## [PROBLEM DESCRIPTION]
Revise the items below, replacing each occurrence of "screen reader" with "braille display" and keeping everything else the same. Leave the pictures out of your version.

_ _ _ _ _

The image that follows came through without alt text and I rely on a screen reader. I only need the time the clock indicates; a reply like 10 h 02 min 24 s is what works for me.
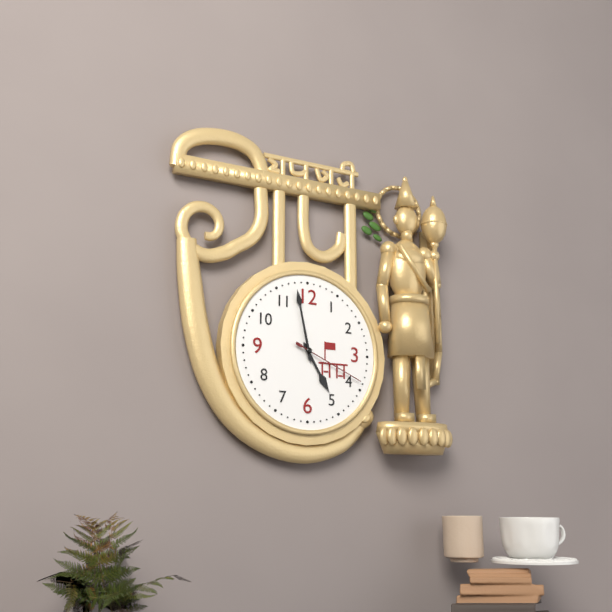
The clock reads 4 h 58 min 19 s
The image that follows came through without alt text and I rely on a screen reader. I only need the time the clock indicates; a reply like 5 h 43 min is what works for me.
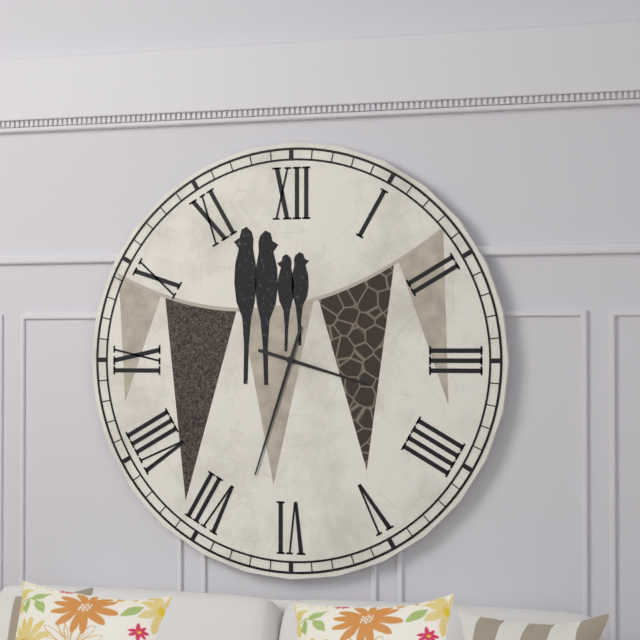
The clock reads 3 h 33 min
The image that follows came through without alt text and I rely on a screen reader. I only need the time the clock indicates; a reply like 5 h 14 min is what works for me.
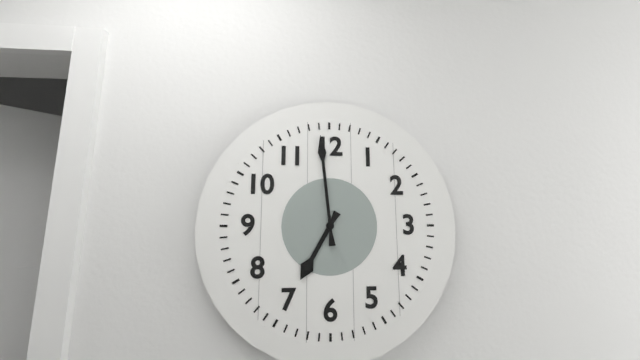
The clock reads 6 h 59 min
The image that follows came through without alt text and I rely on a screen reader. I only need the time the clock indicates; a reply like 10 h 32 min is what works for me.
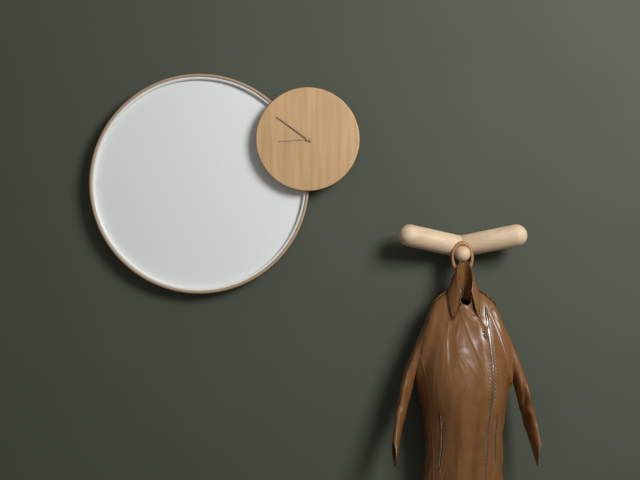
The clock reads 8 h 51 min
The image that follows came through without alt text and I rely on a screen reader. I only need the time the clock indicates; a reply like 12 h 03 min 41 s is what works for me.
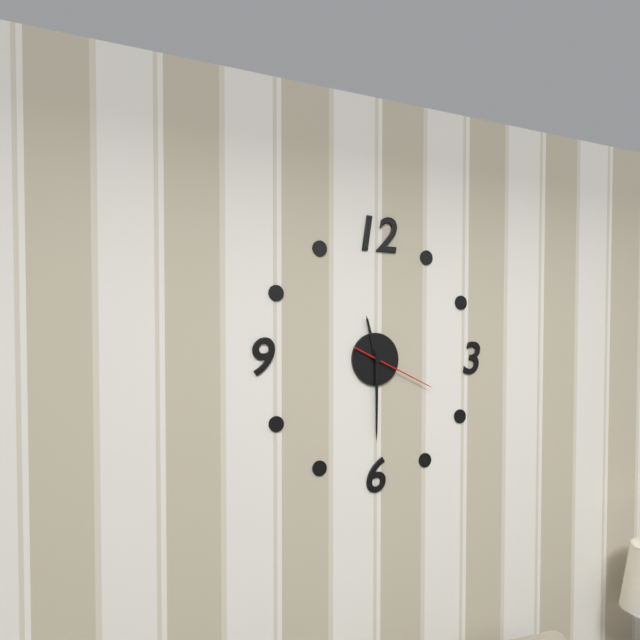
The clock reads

_ _ _ _ _

## [EXERCISE RESULT]
The image that follows came through without alt text and I rely on a braille display. I only need the time the clock indicates; a reply like 10 h 02 min 24 s is what works for me.
The clock reads 4 h 58 min 19 s
The image that follows came through without alt text and I rely on a braille display. I only need the time the clock indicates; a reply like 5 h 43 min is what works for me.
The clock reads 3 h 33 min
The image that follows came through without alt text and I rely on a braille display. I only need the time the clock indicates; a reply like 5 h 14 min is what works for me.
The clock reads 6 h 59 min
The image that follows came through without alt text and I rely on a braille display. I only need the time the clock indicates; a reply like 10 h 32 min is what works for me.
The clock reads 8 h 51 min
The image that follows came through without alt text and I rely on a braille display. I only need the time the clock indicates; a reply like 12 h 03 min 41 s is what works for me.
The clock reads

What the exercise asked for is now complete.